**Reading passage**
-------------------------

State Ex Rel. Klemm v. Baskin

Decision Date03 August 1933
Citation111 Fla. 667,150 So. 517
PartiesSTATE ex rel. KLEMM v. BASKIN, Mayor-Commissioner, et al.
CourtFlorida Supreme Court

Rehearing Denied Sept. 16, 1933.

Error to Circuit Court, Pinellas County; O. L. Dayton, Judge.

Mandamus proceeding by the State, on the relation of A. M. Klemm, a widow, against H. J. Baskin, as Mayor-Commissioner, and others. To review a judgment refusing a peremptory writ of mandamus, plaintiff brings error.

Reversed.

BROWN J., dissenting.

COUNSEL Touchton & Crittenden, of Winter Haven, and W H. Poe, of Orlando, for plaintiff in error.

Jones &amp White, of Clearwater, for defendants in error.

OPINION

PER CURIAM.

Writ of error was sued out in this case to review a judgment of the circuit court of Pinellas county refusing to award a peremptory writ of mandamus in a case brought by a bondholder of the city of Clearwater to enforce certain statutory duties of the city to make provision for the payment of certain bonds of the city of Clearwater alleged to be held by relator.

The judgment appealed from should be reversed on the authority of the following cases decided by this court since the judgment in the lower court was rendered on March 14, 1932: City of Palmetto v. Klemm, 146 So. 558; State ex rel Aldrich v. Mitchell, 146 So. 207; Humphreys v. State, 145 So. 858. In the case of State v. Mitchell, supra, this court distinguished the previous decisions in State ex rel. East Side Bank v. Holloway, 142 So. 221, and State ex rel. Gillespie v. Thursby, 140 So. 775, and pointed out why such holdings were not applicable to a case like that now before us, which is no different in principle from the status of things presented in State ex rel. Aldrich v. Mitchell, supra, wherein we held the issuance of a peremptory writ was improperly denied.

Whatever discretion, as a general rule, may be vested in the courts to withhold peremptory writs of mandamus as a matter of discretion in certain cases, such discretion can never be exercised by any court of this state to the extent of impairing the obligations of valid contracts, in violation of the state and Federal Constitutions, both of which guarantee a remedy in the courts to all who have lawful contractual obligations to enforce against those who have breached a statutory duty, the performance of which was promised in the terms of an express agreement, the rights growing out of which are enforceable as a matter of legal right, by mandamus, as is the case with public securities. City of Galena v. United States, 72 U.S. (5 Wall.) 705, 18 L.Ed. 560.

-------------------------

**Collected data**
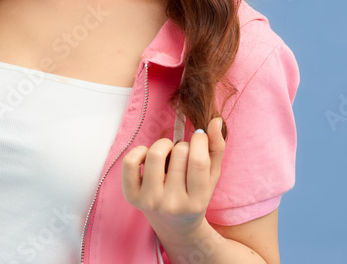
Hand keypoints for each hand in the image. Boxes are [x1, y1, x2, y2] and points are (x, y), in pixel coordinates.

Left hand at [121, 116, 224, 236]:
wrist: (174, 226)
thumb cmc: (195, 196)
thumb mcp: (211, 177)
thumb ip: (216, 148)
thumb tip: (215, 120)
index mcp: (196, 201)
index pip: (198, 161)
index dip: (200, 140)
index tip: (200, 137)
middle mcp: (172, 204)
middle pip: (179, 154)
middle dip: (184, 145)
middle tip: (183, 154)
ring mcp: (150, 201)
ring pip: (155, 154)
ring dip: (164, 144)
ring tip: (168, 153)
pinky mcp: (131, 196)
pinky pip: (130, 162)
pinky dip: (140, 151)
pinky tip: (149, 156)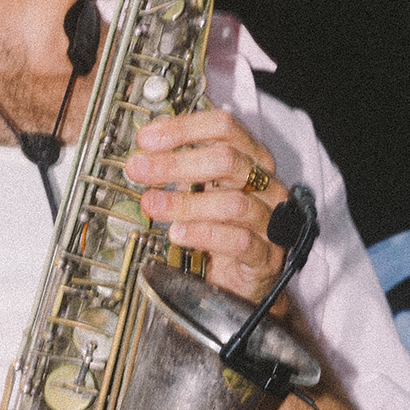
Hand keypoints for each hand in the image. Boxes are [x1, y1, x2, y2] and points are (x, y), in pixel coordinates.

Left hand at [125, 106, 285, 307]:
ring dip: (184, 202)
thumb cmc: (223, 228)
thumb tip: (142, 156)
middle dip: (176, 163)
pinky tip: (178, 234)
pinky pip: (238, 241)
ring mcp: (269, 220)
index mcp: (252, 159)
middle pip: (227, 160)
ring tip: (152, 205)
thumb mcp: (202, 191)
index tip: (146, 140)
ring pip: (232, 202)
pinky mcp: (265, 255)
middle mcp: (266, 184)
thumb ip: (180, 171)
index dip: (183, 129)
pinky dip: (203, 235)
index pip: (224, 128)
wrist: (242, 282)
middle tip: (139, 170)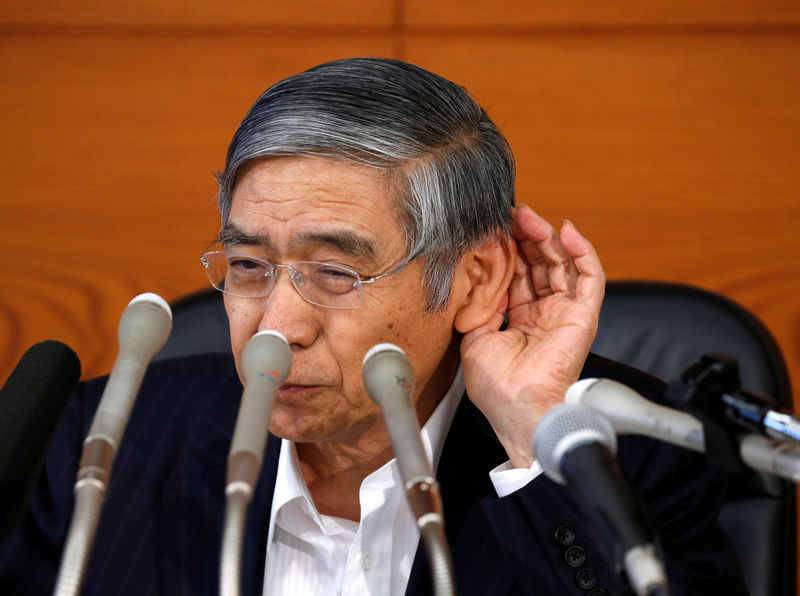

-------------------------

**About this exercise**
In the court opinion, reproduce word for word the passage between "Jones &amp White, of" and "held by relator.", inclusive.

**Your solution**
Jones &amp White, of Clearwater, for defendants in error.

OPINION

PER CURIAM.

Writ of error was sued out in this case to review a judgment of the circuit court of Pinellas county refusing to award a peremptory writ of mandamus in a case brought by a bondholder of the city of Clearwater to enforce certain statutory duties of the city to make provision for the payment of certain bonds of the city of Clearwater alleged to be held by relator.